**Records**
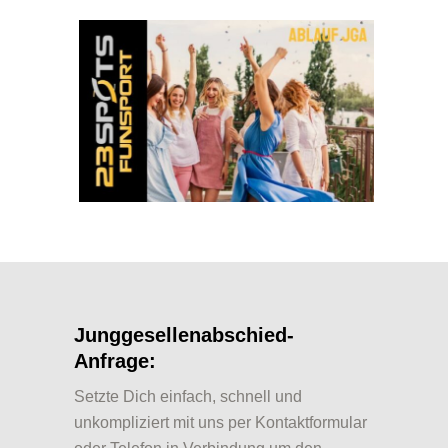
Junggesellenabschied-
Anfrage:
Setzte Dich einfach, schnell und
unkompliziert mit uns per Kontaktformular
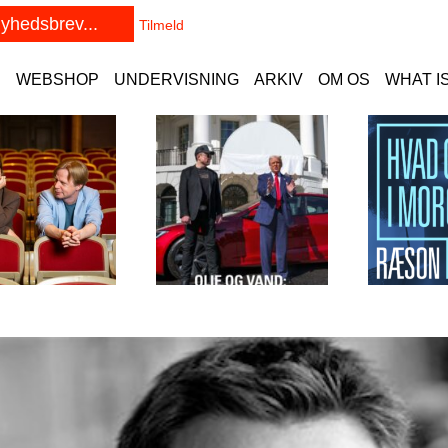
E
WEBSHOP
UNDERVISNING
ARKIV
OM OS
WHAT I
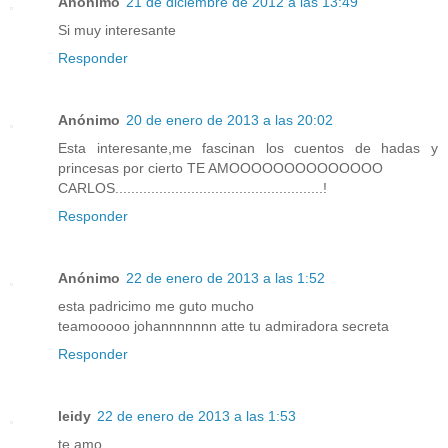
Anónimo
21 de diciembre de 2012 a las 13:49
Si muy interesante
Responder
Anónimo
20 de enero de 2013 a las 20:02
Esta interesante,me fascinan los cuentos de hadas y
princesas por cierto TE AMOOOOOOOOOOOOOO
CARLOS....................................................!
Responder
Anónimo
22 de enero de 2013 a las 1:52
esta padricimo me guto mucho
teamooooo johannnnnnn atte tu admiradora secreta
Responder
leidy
22 de enero de 2013 a las 1:53
te amo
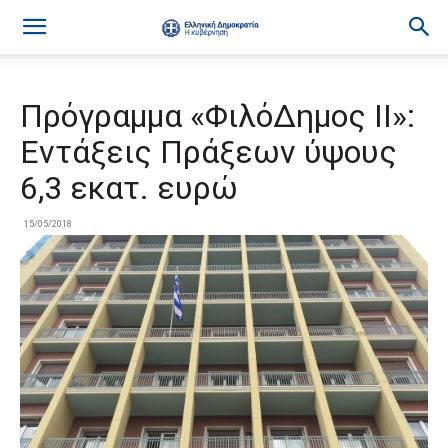
Πρόγραμμα «ΦιλόΔημος II»:
Εντάξεις Πράξεων ύψους
6,3 εκατ. ευρώ
15/05/2018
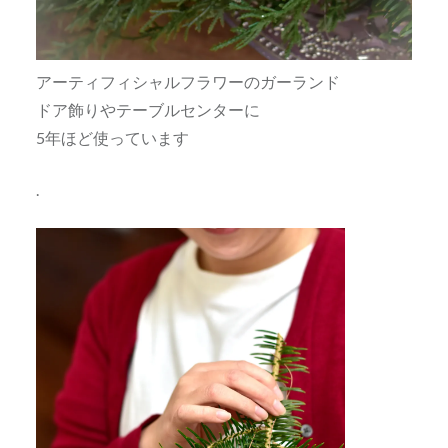
アーティフィシャルフラワーのガーランド
ドア飾りやテーブルセンターに
5年ほど使っています
.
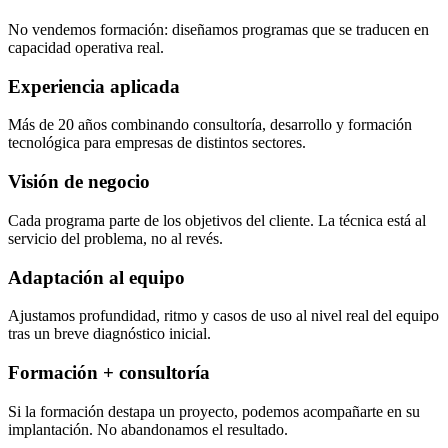
No vendemos formación: diseñamos programas que se traducen en
capacidad operativa real.
Experiencia aplicada
Más de 20 años combinando consultoría, desarrollo y formación
tecnológica para empresas de distintos sectores.
Visión de negocio
Cada programa parte de los objetivos del cliente. La técnica está al
servicio del problema, no al revés.
Adaptación al equipo
Ajustamos profundidad, ritmo y casos de uso al nivel real del equipo
tras un breve diagnóstico inicial.
Formación + consultoría
Si la formación destapa un proyecto, podemos acompañarte en su
implantación. No abandonamos el resultado.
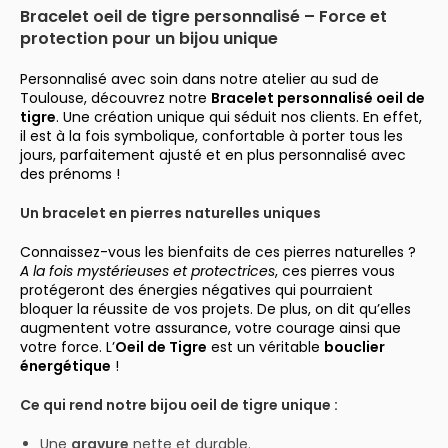
Bracelet oeil de tigre personnalisé – Force et
protection pour un bijou unique
Personnalisé avec soin dans notre atelier au sud de
Toulouse, découvrez notre
Bracelet personnalisé oeil de
tigre
. Une création unique qui séduit nos clients. En effet,
il est à la fois symbolique, confortable à porter tous les
jours, parfaitement ajusté et en plus personnalisé avec
des prénoms !
Un bracelet en pierres naturelles uniques
Connaissez-vous les bienfaits de ces pierres naturelles ?
A la fois mystérieuses et protectrices
, ces pierres vous
protégeront des énergies négatives qui pourraient
bloquer la réussite de vos projets. De plus, on dit qu’elles
augmentent votre assurance, votre courage ainsi que
votre force. L’
Oeil de Tigre
est un véritable
bouclier
énergétique
!
Ce qui rend notre bijou oeil de tigre unique :
Une
gravure
nette et durable.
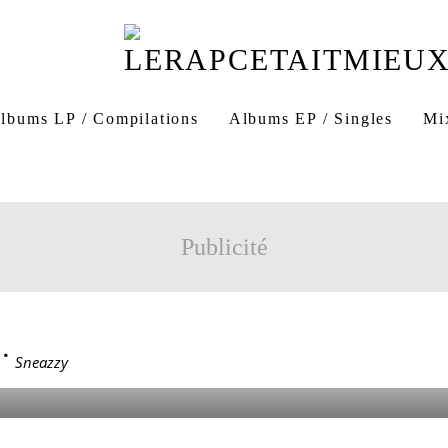
lbums LP / Compilations
Albums EP / Singles
Mi
mine Khemissa
Sneazzy west
Mohamed Khemissa
thing
Super
Dieu bénisse super sound
Nouvo Mode
Publicité
>
Sneazzy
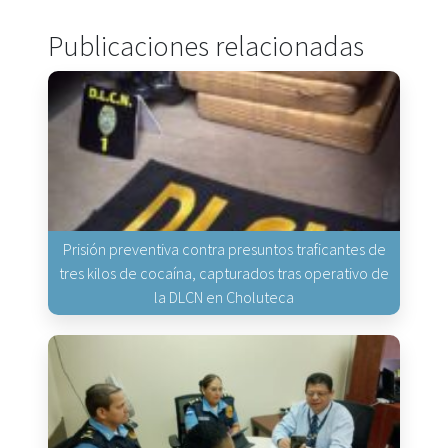
Publicaciones relacionadas
Prisión preventiva contra presuntos traficantes de
tres kilos de cocaína, capturados tras operativo de
la DLCN en Choluteca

**Work instructions**
Among the entries above, identify all lines with "avec" and copy them.

**Written answer**
Personnalisé avec soin dans notre atelier au sud de
jours, parfaitement ajusté et en plus personnalisé avec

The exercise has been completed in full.